DATA SUPPLIED –
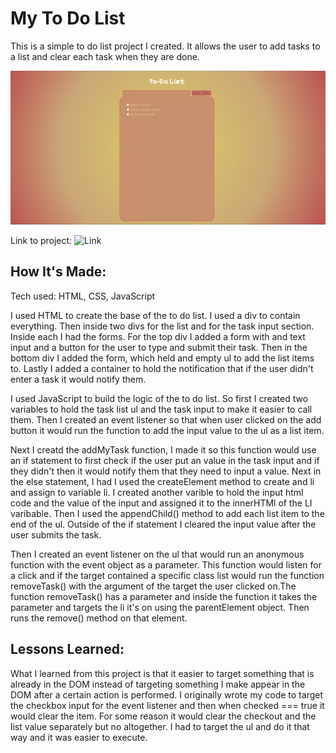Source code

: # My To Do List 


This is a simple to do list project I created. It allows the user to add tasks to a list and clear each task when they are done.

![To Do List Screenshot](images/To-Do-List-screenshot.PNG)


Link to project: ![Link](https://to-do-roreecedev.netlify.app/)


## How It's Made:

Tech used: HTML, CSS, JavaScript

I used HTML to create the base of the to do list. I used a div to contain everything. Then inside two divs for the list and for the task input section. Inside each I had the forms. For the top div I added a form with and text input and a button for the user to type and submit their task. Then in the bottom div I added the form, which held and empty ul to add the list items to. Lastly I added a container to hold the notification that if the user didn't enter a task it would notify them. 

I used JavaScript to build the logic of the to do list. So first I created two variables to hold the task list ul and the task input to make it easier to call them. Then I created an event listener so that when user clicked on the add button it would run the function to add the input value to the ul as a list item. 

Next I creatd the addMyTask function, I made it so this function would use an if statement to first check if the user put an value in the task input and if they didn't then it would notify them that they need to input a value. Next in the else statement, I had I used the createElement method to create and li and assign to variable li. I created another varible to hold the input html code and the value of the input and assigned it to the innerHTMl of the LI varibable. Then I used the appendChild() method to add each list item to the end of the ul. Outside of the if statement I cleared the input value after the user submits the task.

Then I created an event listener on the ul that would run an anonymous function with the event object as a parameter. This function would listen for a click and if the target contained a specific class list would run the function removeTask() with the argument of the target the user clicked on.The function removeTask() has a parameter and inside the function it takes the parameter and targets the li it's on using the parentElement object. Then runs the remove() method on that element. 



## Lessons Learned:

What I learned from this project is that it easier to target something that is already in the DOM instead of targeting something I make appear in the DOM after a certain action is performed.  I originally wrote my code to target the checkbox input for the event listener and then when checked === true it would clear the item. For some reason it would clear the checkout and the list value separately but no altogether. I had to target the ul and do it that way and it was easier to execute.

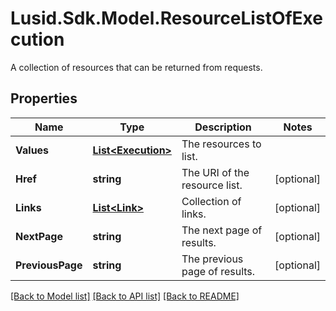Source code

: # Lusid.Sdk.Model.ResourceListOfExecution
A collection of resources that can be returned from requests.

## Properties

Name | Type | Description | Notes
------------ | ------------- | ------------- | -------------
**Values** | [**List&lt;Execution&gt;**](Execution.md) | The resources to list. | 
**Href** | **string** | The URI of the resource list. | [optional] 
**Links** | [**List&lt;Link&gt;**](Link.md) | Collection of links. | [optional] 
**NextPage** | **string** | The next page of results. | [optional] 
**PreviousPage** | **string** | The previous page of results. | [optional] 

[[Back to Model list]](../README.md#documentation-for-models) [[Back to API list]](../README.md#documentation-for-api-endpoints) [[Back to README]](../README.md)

DESCRIPTION OF THE TASK – Please format the data as a Markdown table with the columns Row and Data line, starting at the first line and ending at the line that contains "Tech used: HTML, CSS, JavaScript". Skip blank lines and leave the pictures out.

SOLUTION TO THIS TASK –
| Row | Data line |
|---|---|
| 1 | Source code |
| 2 | : # My To Do List  |
| 3 | This is a simple to do list project I created. It allows the user to add tasks to a list and clear each task when they are done. |
| 4 | ![To Do List Screenshot](images/To-Do-List-screenshot.PNG) |
| 5 | Link to project: ![Link](https://to-do-roreecedev.netlify.app/) |
| 6 | ## How It's Made: |
| 7 | Tech used: HTML, CSS, JavaScript |